:: EXERCISE PASSAGE ::
'''

In the early 1920s, the material that made up the Bare Hill fort was used by the Town of Middlesex highway department for road fill.

The first settlers arrived around 1789. The town was formed in 1796 while still part of Ontario County, New York. The town was known as "Augusta" until 1808, when the name was changed to "Middlesex" to avoid confusion with another location named Augusta. When Yates County was formed in 1823, Middlesex became part of the new county.

The Town of Potter was formed from part of Middlesex in 1832, and more of Middlesex was added to Potter in 1856.

The Bates Cobblestone Farmhouse, John Carr House, Asahel Green Farm, Middlesex Center Methodist Church, Overackers Corners Schoolhouse, and Vine Valley Methodist Church are listed on the National Register of Historic Places.

==Demographics==

As of the census of 2000, there were 1,345 people, 521 households, and 376 families residing in the town. The population density was 43.6 PD/sqmi. There were 732 housing units at an average density of 23.7 per square mile (9.2/km^{2}). The racial makeup of the town was 98.74% White, 0.37% African American, 0.15% Native American, 0.15% Asian, 0.15% from other races, and 0.45% from two or more races. Hispanic or Latino of any race were 0.22% of the population. On a side note it is safe to say that cattle outnumber people at least 4 to 1.

'''

:: LIST OF TASKS ::
**a.** Retype the passage on the Town of Middlesex from "The Bates Cobblestone" to "least 4 to 1.".
**b.** Write what comes next in the passage on the Town of Middlesex, picking up after its final sentence.

:: DATA EXTRACTS ::
'''

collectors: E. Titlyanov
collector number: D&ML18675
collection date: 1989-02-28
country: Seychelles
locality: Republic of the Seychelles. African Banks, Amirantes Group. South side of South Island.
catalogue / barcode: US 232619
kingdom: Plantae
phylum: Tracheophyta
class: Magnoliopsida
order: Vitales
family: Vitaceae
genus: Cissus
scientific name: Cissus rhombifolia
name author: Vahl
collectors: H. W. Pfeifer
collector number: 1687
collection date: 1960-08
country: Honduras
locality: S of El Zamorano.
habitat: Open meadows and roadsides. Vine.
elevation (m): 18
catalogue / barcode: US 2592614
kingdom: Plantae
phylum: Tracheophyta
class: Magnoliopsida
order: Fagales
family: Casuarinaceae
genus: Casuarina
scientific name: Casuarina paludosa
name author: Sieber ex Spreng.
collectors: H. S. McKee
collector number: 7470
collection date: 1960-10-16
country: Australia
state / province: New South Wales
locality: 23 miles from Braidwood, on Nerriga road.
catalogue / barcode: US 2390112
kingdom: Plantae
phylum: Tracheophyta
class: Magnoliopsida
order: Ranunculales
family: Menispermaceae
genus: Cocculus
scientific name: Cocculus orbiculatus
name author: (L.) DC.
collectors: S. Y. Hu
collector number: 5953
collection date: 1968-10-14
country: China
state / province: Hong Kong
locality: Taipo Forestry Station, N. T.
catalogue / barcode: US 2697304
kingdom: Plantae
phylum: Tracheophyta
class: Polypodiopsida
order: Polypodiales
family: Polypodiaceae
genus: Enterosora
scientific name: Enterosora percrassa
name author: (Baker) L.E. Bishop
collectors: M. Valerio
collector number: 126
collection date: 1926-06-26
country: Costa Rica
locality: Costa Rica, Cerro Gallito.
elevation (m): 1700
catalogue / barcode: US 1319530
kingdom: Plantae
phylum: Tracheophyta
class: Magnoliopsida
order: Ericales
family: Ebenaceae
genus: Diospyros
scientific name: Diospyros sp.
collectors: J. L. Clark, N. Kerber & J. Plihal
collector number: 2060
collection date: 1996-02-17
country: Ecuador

'''

:: SET OF ANSWERS ::
**a.**
The Bates Cobblestone Farmhouse, John Carr House, Asahel Green Farm, Middlesex Center Methodist Church, Overackers Corners Schoolhouse, and Vine Valley Methodist Church are listed on the National Register of Historic Places.

==Demographics==

As of the census of 2000, there were 1,345 people, 521 households, and 376 families residing in the town. The population density was 43.6 PD/sqmi. There were 732 housing units at an average density of 23.7 per square mile (9.2/km^{2}). The racial makeup of the town was 98.74% White, 0.37% African American, 0.15% Native American, 0.15% Asian, 0.15% from other races, and 0.45% from two or more races. Hispanic or Latino of any race were 0.22% of the population. On a side note it is safe to say that cattle outnumber people at least 4 to 1.

**b.**
There were 521 households out of which 33.0% had children under the age of 18 living with them, 59.7% were married couples living together, 8.1% had a female householder with no husband present, and 27.8% were non-families. 22.3% of all households were made up of individuals and 10.6% had someone living alone who was 65 years of age or older. The average household size was 2.52 and the average family size was 2.91.

In the town, the population was spread out with 25.9% under the age of 18, 6.3% from 18 to 24, 25.2% from 25 to 44, 29.0% from 45 to 64, and 13.5% who were 65 years of age or older. The median age was 41 years. For every 100 females, there were 100.7 males. For every 100 females age 18 and over, there were 98.8 males.

The median income for a household in the town was $43,618, and the median income for a family was $47,763. Males had a median income of $34,464 versus $23,676 for females. The per capita income for the town was $21,241. About 3.4% of families and 6.6% of the population were below the poverty line, including 7.3% of those under age 18 and 9.4% of those age 65 or over.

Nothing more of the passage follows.